I touched his cheek, trying to show him there was only one man I wanted to touch me. “I don’t want him to.”
“I’m getting you another bodyguard.”
“Whoa. Slow that roll, Music Man. I don’t need two beefy dudes scowling at me and the world.”
“Yes to the muscles and scowls. Lots of scowling to let the world know I mean to keep you safe.” He tightened his hold on me. “And mine.” He ran his nose along my jaw and down my neck. “You’re mine, Jenna Marie.”
My pulse leaped. Cam smiled before he pressed a kiss to it.
“What about what I want?” Putting up this fight see
med important. Cam could—would—steamroll me if I let him.
He eased back a little. Not enough to give me space. “We’re together. Exclusive. You ease my mind, sugar. I don’t know how to explain it. But the noise stops. I find peace in our time together, and I don’t plan to give that up. Plus, you’re a looker.”
I rolled my eyes. “Not selling this ‘mine’ business anymore.”
He grinned. “You like me, I like you. We get to know each other better. Will the past come out? Absolutely. Do I care what anyone else thinks? Not a’tall.”
“You say that now, but the digs, the comments, they can be so mean.”
His face turned fierce, his eyes fiery. “We ignore them. None of that—” he waved his hand to encompass the rest of the world “—matters. What you and I think about each other matters.

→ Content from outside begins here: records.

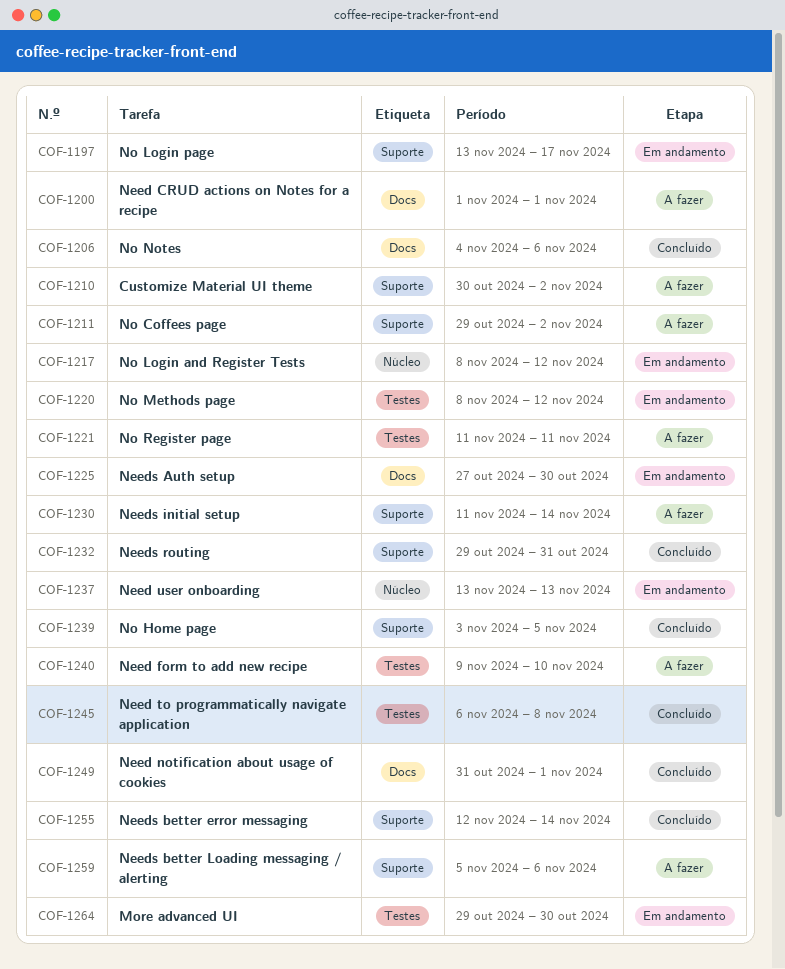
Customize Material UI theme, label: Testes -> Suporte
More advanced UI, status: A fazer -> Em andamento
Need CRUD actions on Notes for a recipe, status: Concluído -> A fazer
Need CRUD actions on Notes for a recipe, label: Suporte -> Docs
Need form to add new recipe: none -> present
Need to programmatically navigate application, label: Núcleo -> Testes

And, I have to tell you, sugar, this right here makes me mighty happy.”
The rest of my arguments disintegrated after he spoke. I wanted him. I wanted a relationship—to feel secure in someone else’s affection.
“Okay.”
“Now, get pissy so we can enjoy the rest of the day.”
I sighed. “You already set me up with a security contingent, didn’t you?”
“Smarts and beauty.” Cam nuzzled my jaw, kissed down my neck.
I didn’t argue. One, Cam would do it anyway. He was stubborn like that. And, two, after Ben’s most recent attack on my place of business, I didn’t want to argue.
“I’m keeping my bat.”
“At all times. Plus a Taser or pepper spray. You know how to shoot a pistol?”
I reared back and let him see my fierceness. “I do. But I will not carry a gun. You can have a guy with me who carries a gun, but I won’t do it.” Much as I didn’t want to explain myself, we were building trust and he needed to understand. “There was a girl. She was Micah—my oldest brother’s girlfriend.”
“Aw, hell.”
I nodded because Cam understood my reticence about weapons now. “She carried. She had her permit. She was in a car accident. That didn’t kill her. Her weapon—in her purse—went off. Got her in the temple. She would have walked away from the accident with a few bruises.”